I have been running for close to a decade and, in that time, have completed six marathons. It took much effort to finally dip below the three-hour mark. Chasing another ‘personal best’ didn’t seem appropriate (let alone motivate me) at this time so, despite being entered into the 2011 London Marathon, it wouldn’t be enough to entice me back into training. I needed something bigger to aim for. I also wanted to do something to raise money for my Grandparents – for which a marathon alone would ‘not do’.
I looked at the possibility of marathoning on consecutive weekends, but the big marathons were filling up fast, if they weren’t already full. And I wasn’t interested in a series of low key marathons. I started to think beyond a marathon. Meanwhile, the inspectors came to work and my training would have to remain on hold for another week.
I thought about the races I had withdrawn from in the autumn and focused quickly on marathons in the Swiss Alps. I soon discovered The Swiss Alpine Marathon in Davos at the end of July, coinciding with the start of the school holidays. At 50 miles, it would be the furthest I have run, on the most difficult of terrains in the most difficult conditions. It was just what I wanted.
I discussed it with friends for a few days to test their reaction and to see if they would be interested in joining me. On 10th December, I entered the race and, almost instantly, my weekly mileage went from 5 to 25. I started telling people of my plans and immediately started to focus on my training. I went for 8 miles alone on the Saturday, and met The Emu and TFP the next day for what would prove to be a difficult 10.
The Emu had already picked up on my Swiss plans and started to tell me some plans he was hatching of his own. He was looking at running the Paris Marathon, the London Marathon the following weekend and running from Paris to London in the 6 days between. I informed him that I had already looked at doing the Paris Marathon in conjunction with London, but that Paris was full. He was aware of this fact – and was already working on how to overcome this hurdle.

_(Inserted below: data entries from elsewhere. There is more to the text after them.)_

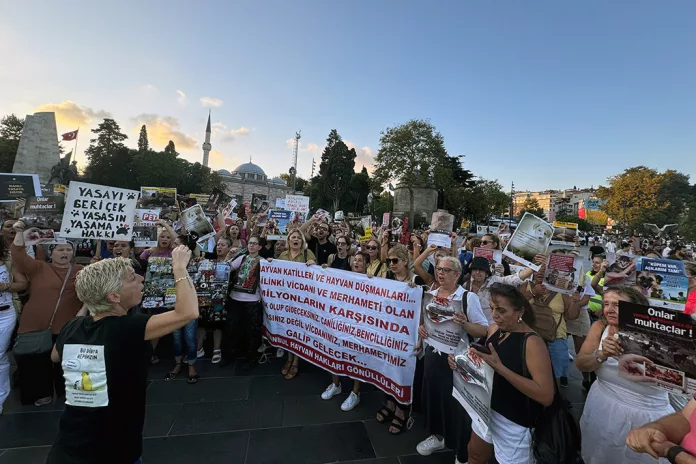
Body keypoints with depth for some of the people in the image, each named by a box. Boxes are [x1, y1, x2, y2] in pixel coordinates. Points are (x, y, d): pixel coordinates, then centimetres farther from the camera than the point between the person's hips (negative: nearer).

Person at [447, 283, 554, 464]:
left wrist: (500, 367, -35)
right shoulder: (494, 329, -5)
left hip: (514, 423, -6)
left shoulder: (532, 342, -25)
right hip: (488, 410, 7)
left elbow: (546, 396, -29)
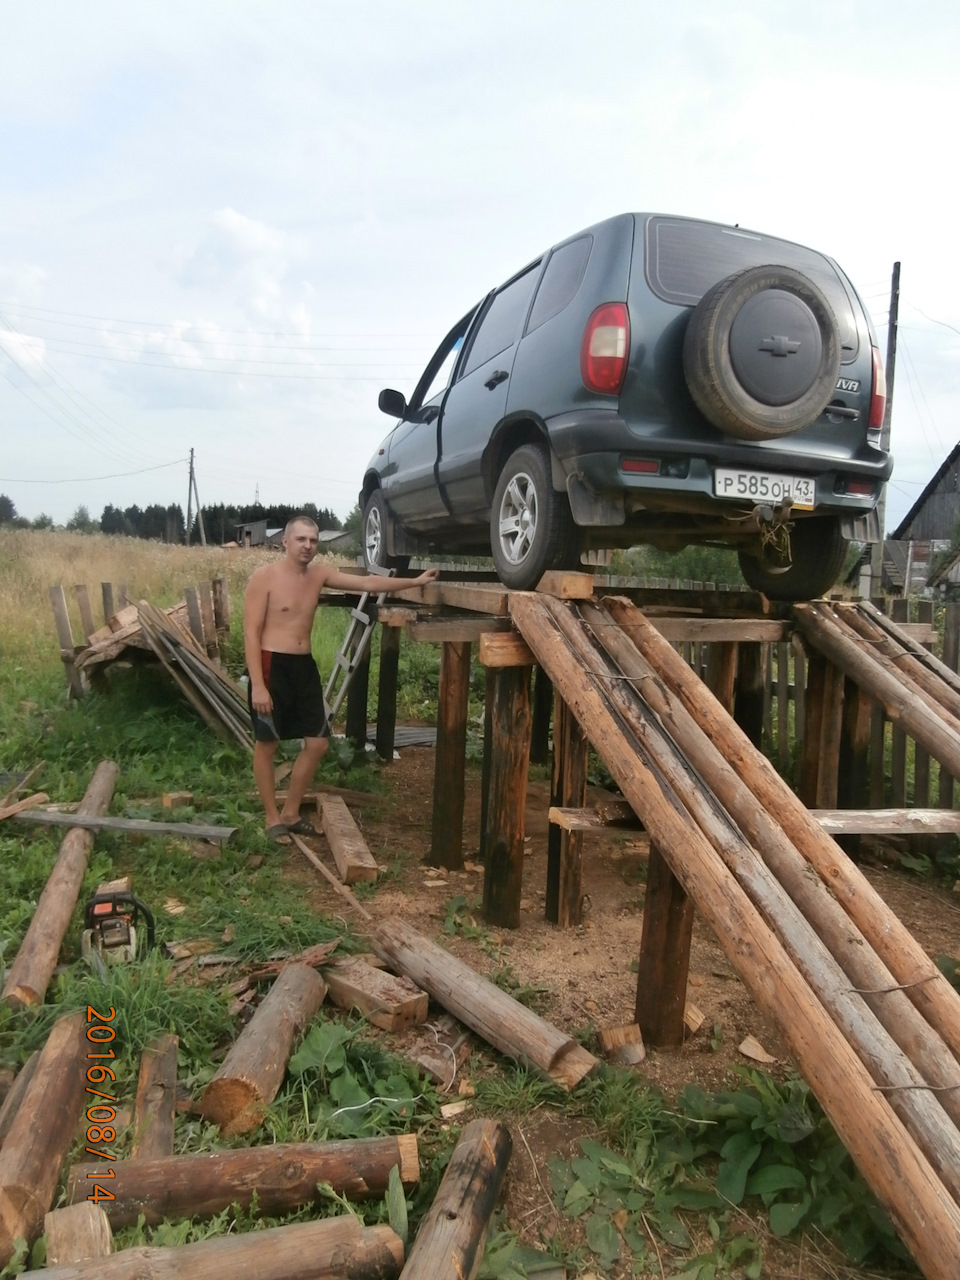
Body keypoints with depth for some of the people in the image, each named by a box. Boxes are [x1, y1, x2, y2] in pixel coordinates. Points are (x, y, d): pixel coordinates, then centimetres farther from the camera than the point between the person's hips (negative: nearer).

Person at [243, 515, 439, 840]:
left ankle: (291, 813, 24)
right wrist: (258, 685, -19)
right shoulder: (264, 576, -11)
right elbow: (251, 633, -13)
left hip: (304, 666, 7)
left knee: (318, 742, 8)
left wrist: (415, 581, -2)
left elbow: (367, 582, 5)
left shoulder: (320, 574, 6)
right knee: (266, 745, 4)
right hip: (273, 665, -7)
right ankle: (272, 818, 20)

I thought about it for a few strides, but it didn’t take long. The marathons being a week apart would reflect the time between my Grandparents deaths. The run from Paris to London would turn the event into a single worthwhile challenge. Suddenly, I was hooked. I wanted to join him. I told him straight away and thought about the prospect non-stop for the remainder of the run, save a brief debate on university tuition fees and the recent riots. In fact, I seemed to think about it non-stop for the following weeks. I had a few concerns, but definitely wanted to do it.
I discussed it with some friends but, aware of the scale of the challenge, I was worried that I couldn’t do it. I wanted some feedback and some opinion, but I didn’t want to appear to be wimping out at the first opportunity. I was scared of failure. It quickly became apparent that we had three hurdles to overcome as soon as possible to be sure that we at least had a chance of completing the task.
We both had entry into the London Marathon, but needed entry into the Paris Marathon. We would need somebody who would be prepared to support us while we were running outside of the two marathons. And we needed to be reasonably happy that we were capable of being sufficiently fit. We had our work cut out on all three counts.